Selected extract:
/---

Prog 1876 Review

Hello, hello.

Though I won’t be starting with this today, I think that in my next review of 2000AD I’m going to try my hand structuring the post differently. Instead of reviewing everything under different headings, I’ll try creating a better flow from paragraph to paragraph. It would be less noticeable that I have more to say about certain stories than I do others that way, I think, in which case it would probably be the better option in the long run, seeing as 2000AD is an anthology comic and you never quite know how much you’ll have to say about a continuing story each week. The other thing is that there’s simply those series’ that you care for more than others, and will thus have more to talk about. Right now, for instance, I could gush over Simon Davis’ artwork on Slaine for several paragraphs, but would be content with writing “Fuck these guys” and moving on when it comes to Sinister Dexter. So, yeah, I’ll give this approach a shot next time. But for now, let’s just do this traditionally, incidentally starting with a cover depicting the two characters I hate so damn much.

 

Cover by Alex Ronald

One of the many fascinating things about 2000AD is that they don’t often do variant covers like other comics. Where DC use these variants to let another artist have a stab at a cover for one of their characters whilst the artist of the strip inside does the standard one, here we almost always have the single cover, and what’s interesting is that they very often have little to do with the story inside, are by a completely different artist to anyone found inside, or are outright unrelated to what’s inside. In this case we have a Sinister Dexter cover from an artist I’ve never heard of, portraying the duo in an action-movie like shot that you won’t find awaiting you in Abnett’s third part of Gun Shy, and the funniest thing is that Finny looks totally different than he does at the moment – as I’ve ever seen him in my collection of the comic actually – with long hair and in a suit, the polar opposite of the punk rock vibe he has going on just now.

But don’t let that fool you into thinking it’s a bad cover or anything – it’s a belter as far as I’m concerned, all digital like Clint Langley or not. Like I said though, the artist’s name rings no bells with me, and for good reason. A search of the name on Google and I came back with his blog in which the latest post of his is about this very cover, specifically saying that it’s his second for 2000AD (he would appear to have done more for the Megazine and would seem to have featured within there at least), having last done one only several weeks before I jumped on board with the comic again. That was Prog 1869, for which he drew a cover of a character called Ulysses Sweet, apparently quite an old character that has now recently been revived. Over on the blog 2000AD Covers Uncovered there’s a post about that one in which he steps us through the process of creating it for those of you that may be interested. Thankfully there’s one for this too, though not quite as revealing about his approach unfortunately. But whether you like this more obvious type of digital art or not in your comics, it’s just as complicated as doing it the old fashioned way, and I should know as someone who very briefly did some digital art as part of his games development course.

If I do have one complaint, however, it’s that it would appear to me that there’s quite a lot of aliasing going on here, most noticeably around all the shards of glass, although you can just make it out on Ray’s two guns as well. Can’t imagine what the deal is here because in all of Clint Langley’s art that I’ve seen, jaggies has never been something I’ve noticed, yet it immediately stood out here. Alas, having studied games development in which aliasing is a problem or not (sort of why you have anti-aliasing methods in the options menu of most PC games), I’m no expert on the cause of it and have no idea why we could be seeing it so clearly here. Oh well. Otherwise, it’s a brilliant cover and we’ll hopefully be seeing much more from Mr. Ronald in the future.

\---

Stored data:
/---

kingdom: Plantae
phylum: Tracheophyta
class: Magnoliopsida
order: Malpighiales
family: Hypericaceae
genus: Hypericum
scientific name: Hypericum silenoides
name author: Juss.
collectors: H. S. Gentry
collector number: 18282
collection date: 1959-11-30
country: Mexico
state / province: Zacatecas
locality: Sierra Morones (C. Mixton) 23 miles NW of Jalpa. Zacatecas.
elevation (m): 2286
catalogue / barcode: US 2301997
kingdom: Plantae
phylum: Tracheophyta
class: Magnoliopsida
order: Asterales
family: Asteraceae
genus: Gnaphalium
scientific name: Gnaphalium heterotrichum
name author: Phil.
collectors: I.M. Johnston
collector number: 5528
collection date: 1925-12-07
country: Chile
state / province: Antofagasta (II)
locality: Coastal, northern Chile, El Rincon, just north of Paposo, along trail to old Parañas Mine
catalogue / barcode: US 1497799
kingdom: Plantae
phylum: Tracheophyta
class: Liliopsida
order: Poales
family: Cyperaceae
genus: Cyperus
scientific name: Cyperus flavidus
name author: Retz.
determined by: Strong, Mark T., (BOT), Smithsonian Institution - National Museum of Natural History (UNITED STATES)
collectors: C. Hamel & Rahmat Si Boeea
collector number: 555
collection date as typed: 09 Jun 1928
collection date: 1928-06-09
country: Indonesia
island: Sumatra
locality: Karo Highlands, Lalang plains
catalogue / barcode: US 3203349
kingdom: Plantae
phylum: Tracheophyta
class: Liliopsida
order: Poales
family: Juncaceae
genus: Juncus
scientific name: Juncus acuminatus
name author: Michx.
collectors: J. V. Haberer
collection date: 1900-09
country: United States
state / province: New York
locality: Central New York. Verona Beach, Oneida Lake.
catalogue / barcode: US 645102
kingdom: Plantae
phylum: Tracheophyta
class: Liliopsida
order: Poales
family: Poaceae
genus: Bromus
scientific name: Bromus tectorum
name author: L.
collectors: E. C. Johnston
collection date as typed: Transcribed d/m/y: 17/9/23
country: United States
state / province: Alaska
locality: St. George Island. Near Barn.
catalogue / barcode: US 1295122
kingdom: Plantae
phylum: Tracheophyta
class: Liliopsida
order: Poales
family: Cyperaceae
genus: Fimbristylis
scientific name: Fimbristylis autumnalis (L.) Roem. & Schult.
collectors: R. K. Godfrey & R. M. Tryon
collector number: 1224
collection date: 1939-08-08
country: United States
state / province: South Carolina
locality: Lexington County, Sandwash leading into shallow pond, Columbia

\---

Given task 1: Name every artist the Prog 1876 review mentions by name.
Given task 2: Put this sentence from the Prog 1876 review into Spanish: "Otherwise, it’s a brilliant cover and we’ll hopefully be seeing much more from Mr. Ronald in the future."

Exercise answer 1: Simon Davis, Alex Ronald, Clint Langley

Exercise answer 2: Por lo demás, es una portada brillante y, con suerte, veremos mucho más del señor Ronald en el futuro.